• **Task directions**
Copy the whole listing below exactly, with nothing left out.

• **Records to process**
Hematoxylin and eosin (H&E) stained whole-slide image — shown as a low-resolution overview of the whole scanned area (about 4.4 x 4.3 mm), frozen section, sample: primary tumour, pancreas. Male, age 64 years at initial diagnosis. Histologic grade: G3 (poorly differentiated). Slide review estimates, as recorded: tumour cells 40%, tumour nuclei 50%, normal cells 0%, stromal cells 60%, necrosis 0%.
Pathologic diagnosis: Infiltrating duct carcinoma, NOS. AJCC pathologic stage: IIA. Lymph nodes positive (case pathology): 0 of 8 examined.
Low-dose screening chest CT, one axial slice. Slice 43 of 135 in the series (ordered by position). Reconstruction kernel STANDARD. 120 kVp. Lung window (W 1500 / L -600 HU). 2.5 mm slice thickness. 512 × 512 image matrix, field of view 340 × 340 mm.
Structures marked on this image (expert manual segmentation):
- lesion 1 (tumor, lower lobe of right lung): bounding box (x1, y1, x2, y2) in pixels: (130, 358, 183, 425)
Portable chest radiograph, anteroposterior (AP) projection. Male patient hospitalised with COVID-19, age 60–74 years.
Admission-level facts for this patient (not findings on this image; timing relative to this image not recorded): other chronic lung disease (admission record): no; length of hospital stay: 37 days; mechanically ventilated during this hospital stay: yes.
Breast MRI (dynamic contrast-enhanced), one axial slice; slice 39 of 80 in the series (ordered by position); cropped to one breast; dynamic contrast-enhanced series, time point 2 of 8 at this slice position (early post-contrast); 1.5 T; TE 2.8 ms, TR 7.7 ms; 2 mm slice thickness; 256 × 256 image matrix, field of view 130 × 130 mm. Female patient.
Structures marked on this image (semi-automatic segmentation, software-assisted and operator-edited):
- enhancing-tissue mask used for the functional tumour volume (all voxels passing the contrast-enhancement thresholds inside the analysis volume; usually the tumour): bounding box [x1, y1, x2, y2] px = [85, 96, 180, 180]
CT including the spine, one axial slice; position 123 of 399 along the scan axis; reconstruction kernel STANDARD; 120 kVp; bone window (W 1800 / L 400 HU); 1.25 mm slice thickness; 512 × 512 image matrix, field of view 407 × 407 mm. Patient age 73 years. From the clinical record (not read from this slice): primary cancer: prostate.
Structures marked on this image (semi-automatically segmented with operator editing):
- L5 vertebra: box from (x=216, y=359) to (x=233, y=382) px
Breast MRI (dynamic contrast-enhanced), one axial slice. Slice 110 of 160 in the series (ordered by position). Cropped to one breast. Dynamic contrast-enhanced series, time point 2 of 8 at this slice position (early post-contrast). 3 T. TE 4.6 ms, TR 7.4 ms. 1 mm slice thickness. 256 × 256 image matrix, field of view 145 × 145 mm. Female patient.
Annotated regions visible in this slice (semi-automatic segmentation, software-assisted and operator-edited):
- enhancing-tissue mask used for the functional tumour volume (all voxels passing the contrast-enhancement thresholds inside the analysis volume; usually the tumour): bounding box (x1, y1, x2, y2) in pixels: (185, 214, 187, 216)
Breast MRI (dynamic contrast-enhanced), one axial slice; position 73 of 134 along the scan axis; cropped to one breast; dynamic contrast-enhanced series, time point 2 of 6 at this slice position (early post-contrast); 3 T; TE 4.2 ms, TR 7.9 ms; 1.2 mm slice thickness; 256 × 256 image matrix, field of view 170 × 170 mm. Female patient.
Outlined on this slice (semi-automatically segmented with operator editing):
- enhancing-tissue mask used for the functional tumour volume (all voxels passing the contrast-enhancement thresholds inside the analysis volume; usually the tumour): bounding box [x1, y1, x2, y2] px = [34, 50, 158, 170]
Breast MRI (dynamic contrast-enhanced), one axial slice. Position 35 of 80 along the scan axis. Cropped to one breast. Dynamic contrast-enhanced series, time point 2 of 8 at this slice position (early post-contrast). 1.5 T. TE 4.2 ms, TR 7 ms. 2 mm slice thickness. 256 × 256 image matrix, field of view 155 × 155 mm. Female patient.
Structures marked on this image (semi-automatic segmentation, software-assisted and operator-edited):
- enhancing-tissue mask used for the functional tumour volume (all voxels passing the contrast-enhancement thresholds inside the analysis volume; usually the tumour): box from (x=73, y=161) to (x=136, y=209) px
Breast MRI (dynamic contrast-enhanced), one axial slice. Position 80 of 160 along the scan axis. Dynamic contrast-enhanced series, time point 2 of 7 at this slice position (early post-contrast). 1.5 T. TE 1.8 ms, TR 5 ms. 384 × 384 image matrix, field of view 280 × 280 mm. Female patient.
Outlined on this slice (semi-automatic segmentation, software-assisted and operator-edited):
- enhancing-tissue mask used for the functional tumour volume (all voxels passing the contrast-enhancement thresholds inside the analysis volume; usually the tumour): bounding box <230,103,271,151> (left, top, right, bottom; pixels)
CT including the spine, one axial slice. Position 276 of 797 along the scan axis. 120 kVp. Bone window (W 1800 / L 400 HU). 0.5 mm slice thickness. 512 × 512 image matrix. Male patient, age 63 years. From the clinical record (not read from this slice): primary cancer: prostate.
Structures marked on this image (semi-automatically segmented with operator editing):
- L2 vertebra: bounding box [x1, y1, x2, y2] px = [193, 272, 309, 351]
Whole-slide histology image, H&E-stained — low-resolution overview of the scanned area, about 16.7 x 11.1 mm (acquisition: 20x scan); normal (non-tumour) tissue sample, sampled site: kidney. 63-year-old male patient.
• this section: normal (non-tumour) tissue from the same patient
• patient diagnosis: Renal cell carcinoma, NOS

• **Response area**
Hematoxylin and eosin (H&E) stained whole-slide image — shown as a low-resolution overview of the whole scanned area (about 4.4 x 4.3 mm), frozen section, sample: primary tumour, pancreas. Male, age 64 years at initial diagnosis. Histologic grade: G3 (poorly differentiated). Slide review estimates, as recorded: tumour cells 40%, tumour nuclei 50%, normal cells 0%, stromal cells 60%, necrosis 0%.
Pathologic diagnosis: Infiltrating duct carcinoma, NOS. AJCC pathologic stage: IIA. Lymph nodes positive (case pathology): 0 of 8 examined.
Low-dose screening chest CT, one axial slice. Slice 43 of 135 in the series (ordered by position). Reconstruction kernel STANDARD. 120 kVp. Lung window (W 1500 / L -600 HU). 2.5 mm slice thickness. 512 × 512 image matrix, field of view 340 × 340 mm.
Structures marked on this image (expert manual segmentation):
- lesion 1 (tumor, lower lobe of right lung): bounding box (x1, y1, x2, y2) in pixels: (130, 358, 183, 425)
Portable chest radiograph, anteroposterior (AP) projection. Male patient hospitalised with COVID-19, age 60–74 years.
Admission-level facts for this patient (not findings on this image; timing relative to this image not recorded): other chronic lung disease (admission record): no; length of hospital stay: 37 days; mechanically ventilated during this hospital stay: yes.
Breast MRI (dynamic contrast-enhanced), one axial slice; slice 39 of 80 in the series (ordered by position); cropped to one breast; dynamic contrast-enhanced series, time point 2 of 8 at this slice position (early post-contrast); 1.5 T; TE 2.8 ms, TR 7.7 ms; 2 mm slice thickness; 256 × 256 image matrix, field of view 130 × 130 mm. Female patient.
Structures marked on this image (semi-automatic segmentation, software-assisted and operator-edited):
- enhancing-tissue mask used for the functional tumour volume (all voxels passing the contrast-enhancement thresholds inside the analysis volume; usually the tumour): bounding box [x1, y1, x2, y2] px = [85, 96, 180, 180]
CT including the spine, one axial slice; position 123 of 399 along the scan axis; reconstruction kernel STANDARD; 120 kVp; bone window (W 1800 / L 400 HU); 1.25 mm slice thickness; 512 × 512 image matrix, field of view 407 × 407 mm. Patient age 73 years. From the clinical record (not read from this slice): primary cancer: prostate.
Structures marked on this image (semi-automatically segmented with operator editing):
- L5 vertebra: box from (x=216, y=359) to (x=233, y=382) px
Breast MRI (dynamic contrast-enhanced), one axial slice. Slice 110 of 160 in the series (ordered by position). Cropped to one breast. Dynamic contrast-enhanced series, time point 2 of 8 at this slice position (early post-contrast). 3 T. TE 4.6 ms, TR 7.4 ms. 1 mm slice thickness. 256 × 256 image matrix, field of view 145 × 145 mm. Female patient.
Annotated regions visible in this slice (semi-automatic segmentation, software-assisted and operator-edited):
- enhancing-tissue mask used for the functional tumour volume (all voxels passing the contrast-enhancement thresholds inside the analysis volume; usually the tumour): bounding box (x1, y1, x2, y2) in pixels: (185, 214, 187, 216)
Breast MRI (dynamic contrast-enhanced), one axial slice; position 73 of 134 along the scan axis; cropped to one breast; dynamic contrast-enhanced series, time point 2 of 6 at this slice position (early post-contrast); 3 T; TE 4.2 ms, TR 7.9 ms; 1.2 mm slice thickness; 256 × 256 image matrix, field of view 170 × 170 mm. Female patient.
Outlined on this slice (semi-automatically segmented with operator editing):
- enhancing-tissue mask used for the functional tumour volume (all voxels passing the contrast-enhancement thresholds inside the analysis volume; usually the tumour): bounding box [x1, y1, x2, y2] px = [34, 50, 158, 170]
Breast MRI (dynamic contrast-enhanced), one axial slice. Position 35 of 80 along the scan axis. Cropped to one breast. Dynamic contrast-enhanced series, time point 2 of 8 at this slice position (early post-contrast). 1.5 T. TE 4.2 ms, TR 7 ms. 2 mm slice thickness. 256 × 256 image matrix, field of view 155 × 155 mm. Female patient.
Structures marked on this image (semi-automatic segmentation, software-assisted and operator-edited):
- enhancing-tissue mask used for the functional tumour volume (all voxels passing the contrast-enhancement thresholds inside the analysis volume; usually the tumour): box from (x=73, y=161) to (x=136, y=209) px
Breast MRI (dynamic contrast-enhanced), one axial slice. Position 80 of 160 along the scan axis. Dynamic contrast-enhanced series, time point 2 of 7 at this slice position (early post-contrast). 1.5 T. TE 1.8 ms, TR 5 ms. 384 × 384 image matrix, field of view 280 × 280 mm. Female patient.
Outlined on this slice (semi-automatic segmentation, software-assisted and operator-edited):
- enhancing-tissue mask used for the functional tumour volume (all voxels passing the contrast-enhancement thresholds inside the analysis volume; usually the tumour): bounding box <230,103,271,151> (left, top, right, bottom; pixels)
CT including the spine, one axial slice. Position 276 of 797 along the scan axis. 120 kVp. Bone window (W 1800 / L 400 HU). 0.5 mm slice thickness. 512 × 512 image matrix. Male patient, age 63 years. From the clinical record (not read from this slice): primary cancer: prostate.
Structures marked on this image (semi-automatically segmented with operator editing):
- L2 vertebra: bounding box [x1, y1, x2, y2] px = [193, 272, 309, 351]
Whole-slide histology image, H&E-stained — low-resolution overview of the scanned area, about 16.7 x 11.1 mm (acquisition: 20x scan); normal (non-tumour) tissue sample, sampled site: kidney. 63-year-old male patient.
• this section: normal (non-tumour) tissue from the same patient
• patient diagnosis: Renal cell carcinoma, NOS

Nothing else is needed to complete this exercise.